--- Kaynak Metin ---
Diğer bir problem ise, yüzde 25’liklerin satışı esnasında doğmaktadır. Tomrukların depoda tespitinden sonra, kooperatif yöneticilerine yapılan tebligattan bir ay sonra teminat yatırılması veya satış yaptırılması istenmektedir. Yöneticilerimiz, satışı unutur veya bankada doğacak bir karışıklıktan dolayı tomruk bedellerini orman işlemesi hesabına geçirtmezse veya herhangi bir hatadan dolayı hesaba işlenmezse prim hakkımız tamamen yanmaktadır. Bu mağduriyetimizin giderilmesi için, tüccar kerestecilere yapıldığı gibi, üç-beş günlük gecikmelerde faizleriyle birlikte tahsil cihetine gidilerek, hakkımızın korunması, aynı zamanda da biz yönetici ortaklarımıza karşı sorumlu hissetmemiş olacağız.

Bir de, birçok işletmede şef ve mutemet eksiliğimiz vardır. Örneğin Dursunbey’de 7 şefliği bir mutemet düştüğü gibi, istihkak ve kooperatifimizle ilgili işler aksamakta ve gecikmektedir. İki üç bölgede bir orman şefliği düştüğünden dolayı, kooperatifimize ait bölmelerin damga işleri aksamakta ve zamanında üretimin gerçekleşmemesi devletimizin de bir zararı söz konusu olmaktadır. Devletimizin, kooperatiflerimizin zarar görmemesi için ve mutlaka ve mutlaka her bölgeye bir işletme şefi atanması, devletimize bu kadar kâr sağlayan ve millî servetlerimiz olan ormanlarımıza gereken önem ve ehemmiyeti elbirliğiyle sağlamalıyız.

--- Sorular ve Görevler ---
1. Orman kooperatifleriyle ilgili metne göre teminat yatırılması veya satış yaptırılması, kooperatif yöneticilerine yapılan tebligattan ne kadar süre sonra istenmektedir?
2. Orman kooperatifleriyle ilgili metinde "Diğer bir problem" ile başlayıp "sorumlu hissetmemiş olacağız." ile biten bölümü düzenleyiniz. Bu bölümde "bir ay" yerine "iki hafta" yazınız.

--- Sağlanan Bilgiler ---
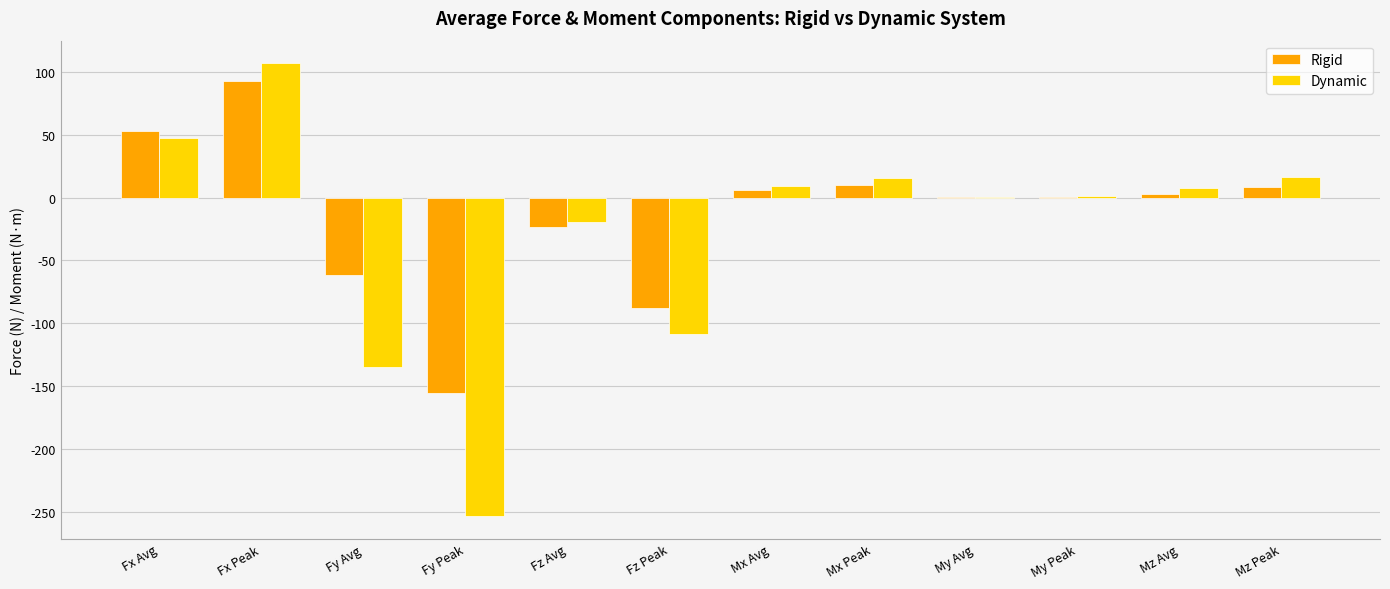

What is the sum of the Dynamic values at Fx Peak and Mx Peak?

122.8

--- Verilen Yanıtlar ---
1. Tebligattan bir ay sonra.

2.
Diğer bir problem ise, yüzde 25’liklerin satışı esnasında doğmaktadır. Tomrukların depoda tespitinden sonra, kooperatif yöneticilerine yapılan tebligattan iki hafta sonra teminat yatırılması veya satış yaptırılması istenmektedir. Yöneticilerimiz, satışı unutur veya bankada doğacak bir karışıklıktan dolayı tomruk bedellerini orman işlemesi hesabına geçirtmezse veya herhangi bir hatadan dolayı hesaba işlenmezse prim hakkımız tamamen yanmaktadır. Bu mağduriyetimizin giderilmesi için, tüccar kerestecilere yapıldığı gibi, üç-beş günlük gecikmelerde faizleriyle birlikte tahsil cihetine gidilerek, hakkımızın korunması, aynı zamanda da biz yönetici ortaklarımıza karşı sorumlu hissetmemiş olacağız.